Document passage:
______________________________

Tuesday, August 11, 2015

The Glorious Unfolding - and I don't mean the laundry

The summer days are ending and quite often (almost daily), in the heat of the day, we find ourselves once again on the playground after school trying to undo the wonderful, but kind of sedentary ways of long days at a desk for my 6 yr old.  Fairy houses and wild amounts of dirt and strangely cool August days that always tease of Autumn for a week or two and then go back to the swelter until Halloween. 

The children are getting bigger and we have, quite without my knowledge or realizing, have left the baby years behind.  Our decision to stop at three was a little sad, but understandable.  Forty is looming large and these babies have stressed my health and wellness to the limit.  I had hopes for more, perhaps an even four, but we agreed it was time for us to settle into what our family meant and concentrate on what we have, and who these little people are becoming. 

The up side of that is that our little guy, who is the age that each of our other children were unceremoniously usurped from the role of baby by a new baby, is gloriously 2 and I can see him, really see him, not pregnancy weary or sleep deprived or loving on a tiny new soft little one, while he has to become a "big boy".  My middle guy's 4 yr old brain is in full production, full of fantasy, adventure and instant backstory, no matter what we encounter.  He has ideas and plans and heaven help the fool who gets in his way.  I am reveling in his last year at home, setting aside my plans bigger for his and loving it.  My big girl is fully a school girl and it hurts less this time to see her love someone else as much as she loves us.  Letting kind and lovely people speak into her heart and mind are a painfully wonderful part of letting go of the before-school years home with me and watching her blossom.

And something grows in me too.  From time to time I can see farther ahead than my own two feet, where it seems my vision has been firmly planted for the last 6 years, watching the little ones around me grow, tending to their needs and struggling to just keep awake some days.  Things seem to be unfolding in my heart too.  We are leaving the survival mode! 

Bit by bit and day by day, I get my head up and we walk a little further afield.  I had a conversation with a friend that more than three kids, for me has been the Great Letting Go.  Before, I was keeping it together, getting it done, holding tight to each of the two children I had and then #3 came and I was out of hands.  And the little ones let go of mine like fledgling baby birds and flew, flopping and floundering and learning.  The things that didn't matter fell away and I found it easier to survey the mess that is my life and not judge myself too harshly, most of the time.  I still struggle.  I still see the mess and long for a tidy life, but that won't change overnight and I know it.

______________________________

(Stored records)

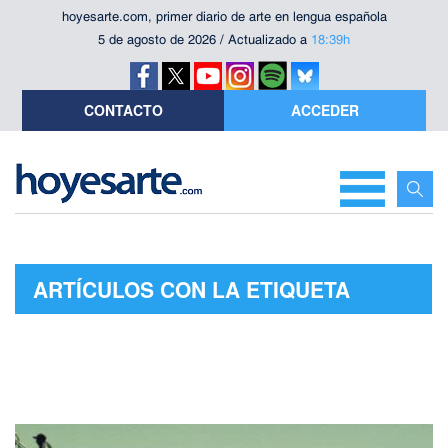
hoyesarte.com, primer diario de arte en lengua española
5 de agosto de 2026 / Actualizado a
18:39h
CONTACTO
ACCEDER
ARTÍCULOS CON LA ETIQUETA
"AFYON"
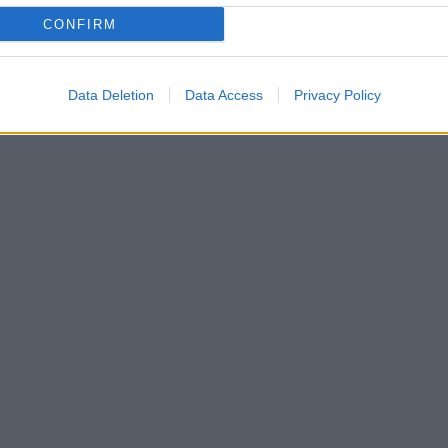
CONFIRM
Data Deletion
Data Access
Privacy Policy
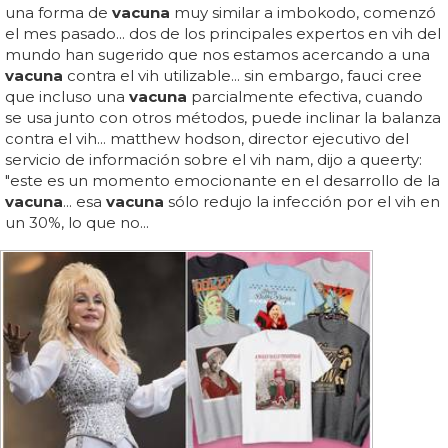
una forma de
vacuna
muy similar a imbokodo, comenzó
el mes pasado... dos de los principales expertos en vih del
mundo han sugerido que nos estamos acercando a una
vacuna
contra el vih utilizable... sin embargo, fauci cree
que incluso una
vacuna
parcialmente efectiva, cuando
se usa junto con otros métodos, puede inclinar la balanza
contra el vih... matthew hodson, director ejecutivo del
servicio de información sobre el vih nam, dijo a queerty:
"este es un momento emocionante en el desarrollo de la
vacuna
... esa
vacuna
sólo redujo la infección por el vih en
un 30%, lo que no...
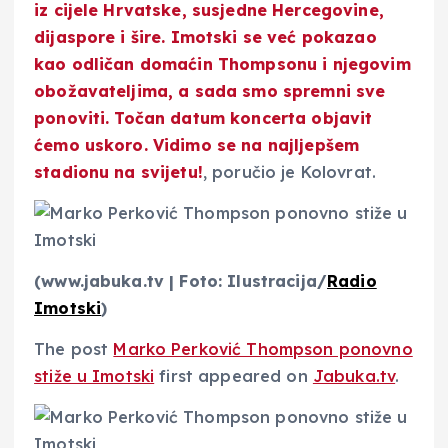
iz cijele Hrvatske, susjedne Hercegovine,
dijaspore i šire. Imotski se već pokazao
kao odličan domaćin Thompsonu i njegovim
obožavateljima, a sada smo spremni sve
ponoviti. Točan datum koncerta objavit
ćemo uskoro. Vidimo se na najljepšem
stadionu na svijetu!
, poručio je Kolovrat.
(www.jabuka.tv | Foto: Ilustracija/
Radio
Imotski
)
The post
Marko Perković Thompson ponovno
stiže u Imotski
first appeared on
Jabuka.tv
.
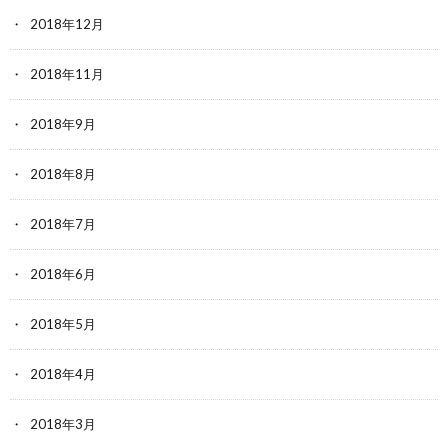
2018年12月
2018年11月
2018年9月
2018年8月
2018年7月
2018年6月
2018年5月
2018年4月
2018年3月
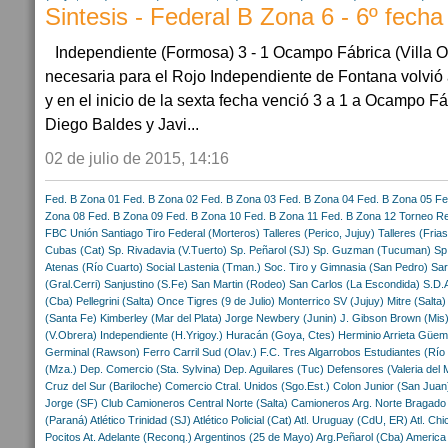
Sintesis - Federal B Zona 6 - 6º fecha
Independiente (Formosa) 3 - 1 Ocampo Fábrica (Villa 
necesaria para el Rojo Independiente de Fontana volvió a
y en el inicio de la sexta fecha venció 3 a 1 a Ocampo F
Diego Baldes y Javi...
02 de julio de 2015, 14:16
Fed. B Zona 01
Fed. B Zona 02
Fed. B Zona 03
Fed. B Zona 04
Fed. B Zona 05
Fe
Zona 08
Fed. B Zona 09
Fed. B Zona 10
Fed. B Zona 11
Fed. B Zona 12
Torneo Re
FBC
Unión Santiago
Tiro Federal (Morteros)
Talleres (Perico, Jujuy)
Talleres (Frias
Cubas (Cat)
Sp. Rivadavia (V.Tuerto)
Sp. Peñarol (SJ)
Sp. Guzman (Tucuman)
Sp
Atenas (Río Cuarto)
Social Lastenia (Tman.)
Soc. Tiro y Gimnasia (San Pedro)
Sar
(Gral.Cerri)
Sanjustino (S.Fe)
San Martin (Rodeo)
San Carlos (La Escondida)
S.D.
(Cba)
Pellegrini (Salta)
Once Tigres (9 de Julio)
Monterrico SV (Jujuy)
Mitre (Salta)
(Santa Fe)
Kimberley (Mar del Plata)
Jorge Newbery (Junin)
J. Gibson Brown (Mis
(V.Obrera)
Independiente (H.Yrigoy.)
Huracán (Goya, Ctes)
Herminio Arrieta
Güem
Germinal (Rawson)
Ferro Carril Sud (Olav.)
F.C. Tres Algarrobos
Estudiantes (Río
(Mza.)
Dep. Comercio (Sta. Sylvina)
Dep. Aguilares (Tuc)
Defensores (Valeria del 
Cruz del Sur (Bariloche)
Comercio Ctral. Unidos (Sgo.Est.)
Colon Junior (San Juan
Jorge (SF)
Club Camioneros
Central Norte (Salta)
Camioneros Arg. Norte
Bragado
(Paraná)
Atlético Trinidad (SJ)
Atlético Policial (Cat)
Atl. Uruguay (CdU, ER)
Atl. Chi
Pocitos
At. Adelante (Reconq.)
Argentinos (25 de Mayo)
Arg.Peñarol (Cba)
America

______________________________

Exercises to complete:
a) Could you give the blog post again, starting with "The children are" and going on through "people are becoming.", swapping "babies" for "little ones"?
b) What does the blog post say, summed up in two sentences?
c) Can you write what follows the final sentence of the blog post?

Answers provided:
a)
The children are getting bigger and we have, quite without my knowledge or realizing, have left the baby years behind.  Our decision to stop at three was a little sad, but understandable.  Forty is looming large and these little ones have stressed my health and wellness to the limit.  I had hopes for more, perhaps an even four, but we agreed it was time for us to settle into what our family meant and concentrate on what we have, and who these little people are becoming.

b) The writer's children are growing, and although the writer had hoped for a fourth child, the couple decided to stop at three because the pregnancies strained the writer's health to the limit. With the baby years behind them, the writer can truly see the 2-year-old, enjoys the imaginative 4-year-old's last year at home, and watches the oldest thrive in school, while the family leaves survival mode and the things that didn't matter fall away.

c)
In this mess is gratitude.  In this mess is new songs (I know!).  In this mess is art and making and realizing that taking time to do something and not focusing all of my being on the children next to me is not neglect (and the fact that I did that with my oldest probably contributed to the hard time she had transitioning from only to 1st, but I have forgiving myself for that too), but teaching.  They want my every moment, but my every moment is partly theirs and mostly mine to give if I can and to care for myself and ask for help if I can't.  It's kinda crazy.  It feels a bit remedial to just come to this conclusion, but that's OK too.  My journey is my own right?  And it is all unfolding. 

Let's hope that doesn't also apply to laundry mountain that I just finished folding downstairs.  AmIright?

Edited to add:
And then this came on the radio.  Have a little listen.

Friday, July 10, 2015

Subversive Stitching

This bit of embroidery was for a fellow MOMS Club board member's gift at our lovely end of year banquet.  It was fun to make and I think there will be more silly/subversive stitching coming your way.

A few quotes I'm hoping come up soon are
"If you are going to be a turd, go lay in the yard" - thanks to my friend Jaime for that
And
"You get what you get and you don't pitch a fit (at least at Mama's house)" because I say that all the time in the face of my complainers.

True here, but not true in life.

Really it should read: "You stand up for yourself and speak your needs.  Just not during dinner, please.  You take a "No Thank you bite" of everything on your plate and IF ASKED, you say, "I don't prefer it, but thank you".  Other than that, you may talk about the weather or something that happened to you today."

but I digress...

Here's the finished project.


20150610_172410


I forgot to take photos of the finished back, but I used this lovely tutorial as a nice finish with brown felt. It came out so well! I am always surprised by the sharing community of crafty bloggers, helping others learn how to do things too.  It makes me so happy.

In the spirit of that, I made this pattern into a little pdf, image reversed and everything, so you can print it yourself and make your own wall hanging.
** DISCLAIMER** The border was a free pattern I found on the web by searching, but I can't seem to find the same link back to give credit to the little daisy stitch vintage border.  So I am not claiming it as mine, just assembled by me.  If you know who's border it is, please leave me a note in the comments and I will give credit where credit is due.


Also, if you make this, or are inspired by it to make something of your own, comment in the posts with a link to your project.  I'd love to see your work!

p.s. For reasons I haven't figured out yet, I noticed a sharp uptick in my traffic from France these last few months, so if you are here from over there, Bienvenue!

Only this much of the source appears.